Что нужно сделать:
[1] Перепиши дословно часть текста о советской тюрьме: начни с места со словами «У чеченцев и» и остановись после слов «не был осторожен.».
[2] Продолжи текст о советской тюрьме после его последнего предложения.

Отрывок со страницы:
+++
Да, сегодня я говорю «по-другому», но чтобы я начал говорить «по-другому», советской власти при­шлось загнать всю советскую чечено-ингушскую ин­теллигенцию, в том числе и меня, в тюрьму, полови­ну чечено-ингушского народа уничтожить на месте, а другую половину, поголовно, включая женщин, детей, стариков, депортировать в гибельные пески Средней Азии, где половина из этой половины то­же погибла. По запоздалому свидетельству совет­ского доктора наук, оказывается, мои книги были вполне просоветские, а осудили меня ведь, объявив их антисоветскими. Только жаль, что автор не при­шел с этими цитатами на мой суд сорок лет назад, чтобы опровергнуть цитаты «экспертизы» Сафоно­вой-Смирновой.

В тюрьме участились случаи, когда людям приши­вали новое обвинение: «камерная антисоветская агитация во время войны» (рассказывали, что за это давали расстрел). Я в этом отношении был крайне неосторожен. Старые арестанты, хорошо знавшие друг друга за долгие годы совместного сидения, бы­ли между собой совершенно откровенны, что, разу­меется, они не позволили бы себе на воле.

Люди, у которых так безжалостно отняли свобо­ду, как раз в тюрьме делались самыми свободными людьми в стране: камеры превращались в дискус­сионные клубы, а тюрьма – в какой-то Гайд-парк. В некотором отношении это было и результатом от­ражения национальных традиций сидящих – здесь сидели преимущественно кавказцы, у которых са­мым тягчайшим преступлением считается донос.

У чеченцев и ингушей вообще существовал не­гласный закон: сексотов убивать. В этом случае, в нарушение векового обычая кровной мести, они кровников не преследовали. Но НКВД системати­чески прибегал к вербовке сексотов и среди них методом, необычным в русской среде, – он выпус­кал на волю казнокрадов, взяточников, разбойни­ков и даже убийц, если они соглашались быть его сексотами. Поскольку такие типы сидели и с нами, политическими, то опасность доносов и пришива­ния «камерной агитации» существовала постоянно. Я нисколько не сомневался, что НКВД может и, видимо, захочет завести на меня новое дело, по­скольку мое старое дело явно не клеилось. Тем не менее я не был осторожен.
+++
Исходные данные:
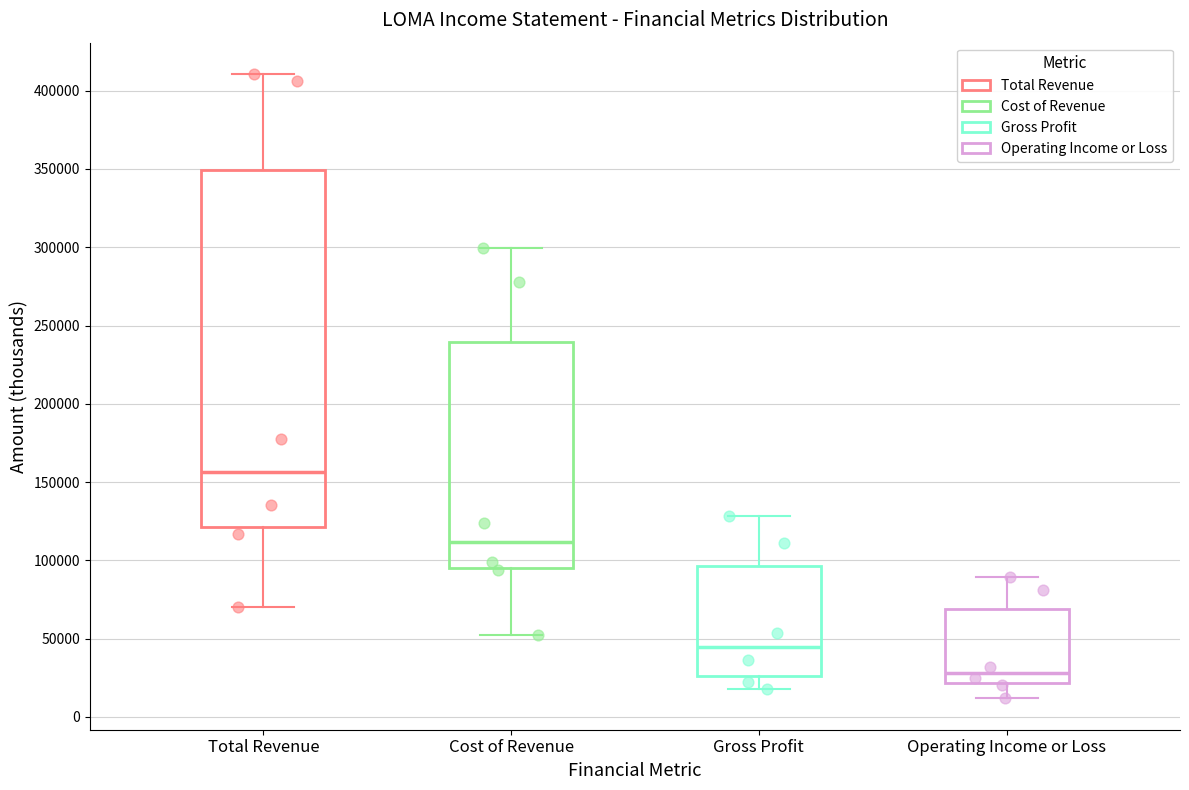

Reading left to right, transcribe this box plot: for each box, give where its median line is, the range the box spans, and where its two whiskers end, as read against the y-axis. The values are not printed on the chart, so give them approximately, as read against the axis.

Total Revenue: median 155000, box 120000 to 350000, whiskers 70000 to 410000
Cost of Revenue: median 110000, box 95000 to 240000, whiskers 50000 to 300000
Gross Profit: median 45000, box 25000 to 95000, whiskers 20000 to 130000
Operating Income or Loss: median 30000, box 20000 to 70000, whiskers 10000 to 90000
+++
Ответы по номерам:
[1]
У чеченцев и ингушей вообще существовал не­гласный закон: сексотов убивать. В этом случае, в нарушение векового обычая кровной мести, они кровников не преследовали. Но НКВД системати­чески прибегал к вербовке сексотов и среди них методом, необычным в русской среде, – он выпус­кал на волю казнокрадов, взяточников, разбойни­ков и даже убийц, если они соглашались быть его сексотами. Поскольку такие типы сидели и с нами, политическими, то опасность доносов и пришива­ния «камерной агитации» существовала постоянно. Я нисколько не сомневался, что НКВД может и, видимо, захочет завести на меня новое дело, по­скольку мое старое дело явно не клеилось. Тем не менее я не был осторожен.

[2]
Никогда за всю мою пятилетнюю тюремную жизнь я не позволял себе так открыто на всю каме­ру и с такой желчью разносить товарища Сталина и его тиранию, как в ту позднюю ночь, когда надзира­тель, открыв окошко в камеру, крикнул: «Авторханов, с вещами!» Сокамерники показали сочувствен­ную подавленность, а я про себя сказал: «Ну вот, до­прыгался и до «камерной агитации»!» Это было под 22 апреля 1942 г. (день рождения Ильича!). Меня повезли во внутреннюю тюрьму. Там подвергли та­кому тщательному обыску, как никогда ранее. По­этому даже нашли иголку, которую я тщательно спрятал в пиджаке, сказав себе (это была моя дань суеверию!): «Когда на обыске надзиратели ее най­дут, решится и моя судьба». Завели в камеру – там два человека. Один тяжелораненый повстанец из отряда Исраилова и другой старый знакомый из со­седней камеры общей тюрьмы – ему предъявили но­вое обвинение: «камерная агитация»! Это была тя­желая ночь, я долго не мог заснуть. Значит, на меня создают новое дело. Я вновь пришел в отчаяние: «Когда же конец этим терзаниям? Да, я враг вам, но врагом меня и мой народ сделали вы – свора пала­чей. Так расстреляйте, задушите, утопите, наконец, сожгите на костре, но кончайте терзать душу, вели­кие негодяи...»

Я был все еще погружен в эти мрачные мысли, когда открылась дверь камеры и какой-то чинов­ник мне сказал: «Следуйте за мною». Я оказался в кабинете чекиста, которого видел впервые. Чекист был необыкновенно корректен и предупредителен, – как раз от таких и ждешь самой крайней подлос­ти. Однако на этот раз он сообщил мне вещь, кото­рая казалась мне абсолютно невероятной еще пять минут тому назад:

– «Верховный суд РСФСР отменил обвинитель­ный приговор Верховного суда Чечено-Ингушской АССР против вас и предложил освободить вас из-под стражи».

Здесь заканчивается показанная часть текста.